G. Th. van Kempen (1974)

pluimpje

(L., plumula), ➝ kiem.

2024-04-30
Agrarisch Encyclopedie

Veerman (1954)

Pluimpje

De zaden van de meeste hogere planten bevatten een kiem, d.w.z. een zeer klein plantje; veelal zijn daaraan, behalve een worteltje, ook reeds een stengeltje met 1 of 2 blaadjes waar te nemen. Dit laatste is het pluimpje.

2024-04-30
Frysk Wurdboek (Friesch woordenboek)

Fa. A.J. Osinga (1952)

Pluimpje

s.n., plomke (it), plûmke (it).

2024-04-30
Groot woordenboek der Nederlandse taal

Van Dale Uitgevers (1950)

Pluimpje

o. (-s), 1. (eig.) kleine pluim, vederbosje; 2. (fig.) compliment, loftuiting: een pluimpje krijgen, verdienen; iem. een pluimpje geven.

2024-04-30
Modern Woordenboek

Jozef Verschueren (1930)

pluimpje

o. (-s) vklw. van ➝ pluim.

2024-04-30
Oosthoek encyclopedie

Oosthoek's Uitgevers Mij.

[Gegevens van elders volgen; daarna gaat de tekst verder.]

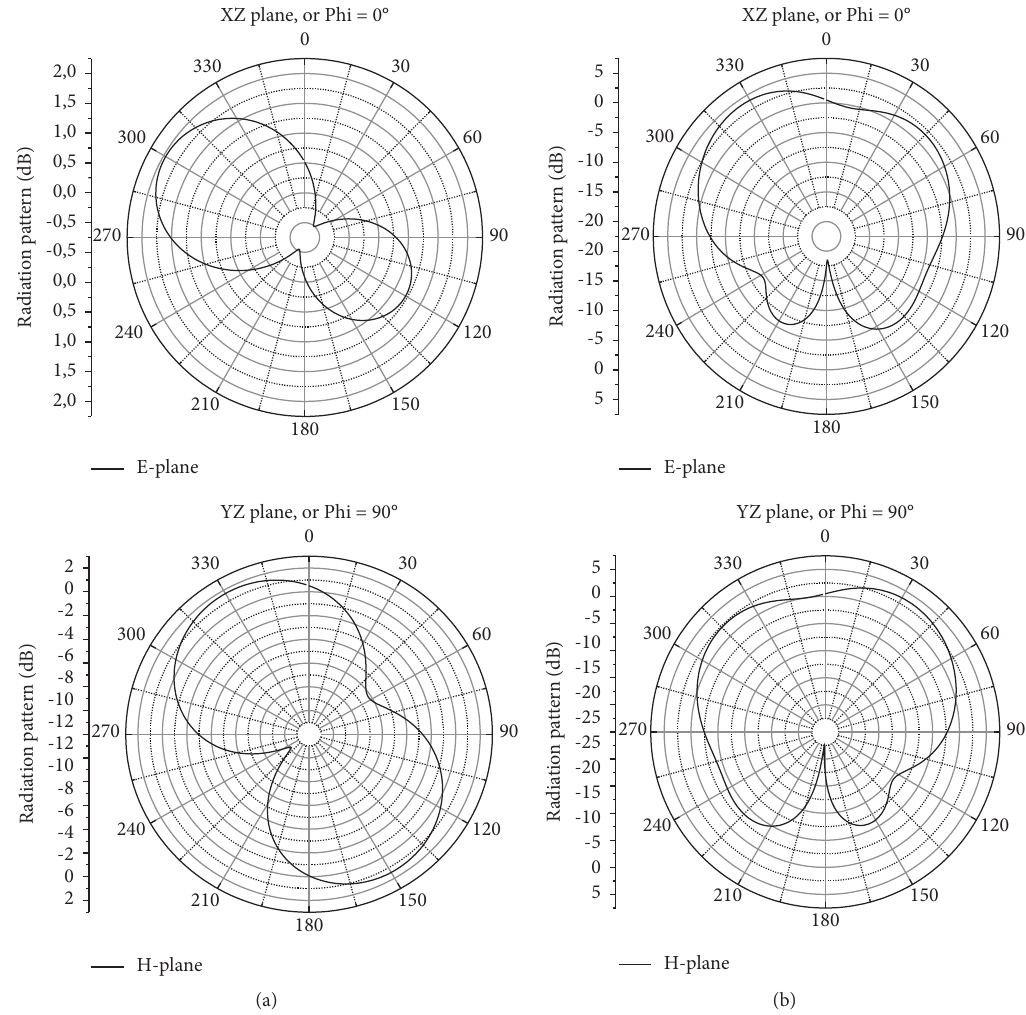
Figure 6: Simulated radiation patterns of the proposed 3D PILA tag antenna when it is placed (a) in the free space and (b) on the 30cm × 30 cm metal plate.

N.V (1916-1925)

Pluimpje

Pluimpje - of Plumula, in de plantkunde de naam voor het stengelachtige deel van den kiem. Het stuk tusschen zaadlobben en de eerstvolgende kleine blaadjes heet epicotyl lid.

2024-04-30
Oosthoek Encyclopedie

Oosthoek's Uitgevers Mij. N.V (1916-1925)

pluimpje

o. (-s), 1. (eig.) vederbosje; klein projectiel voor windbuksen, dat bestaat uit een scherpe punt, eindigend op een pluimpje; 2. (fig.) compliment, waardering: een — krijgen, verdienen, geven; 3. (plantkunde) plumula, een onderdeel van de kiem van een plant dat tussen de zaadlobben ligt (of naast de zaadlob) en boven het embryonale worteltje...

2024-04-30
Groot woordenboek der Nederlandsche taal

J.H. van Dale (1898)

Pluimpje

Pluimpje o. (-s), kleine pluim, vederbosje; — (plantk.) stukje stengel met blaadjes in de kiem; — eene soort van kleinen anjelier; — (fig.) compliment, lof : hij kreeg een pluimpje; iem. een pluimpje geven, loven, prijzen.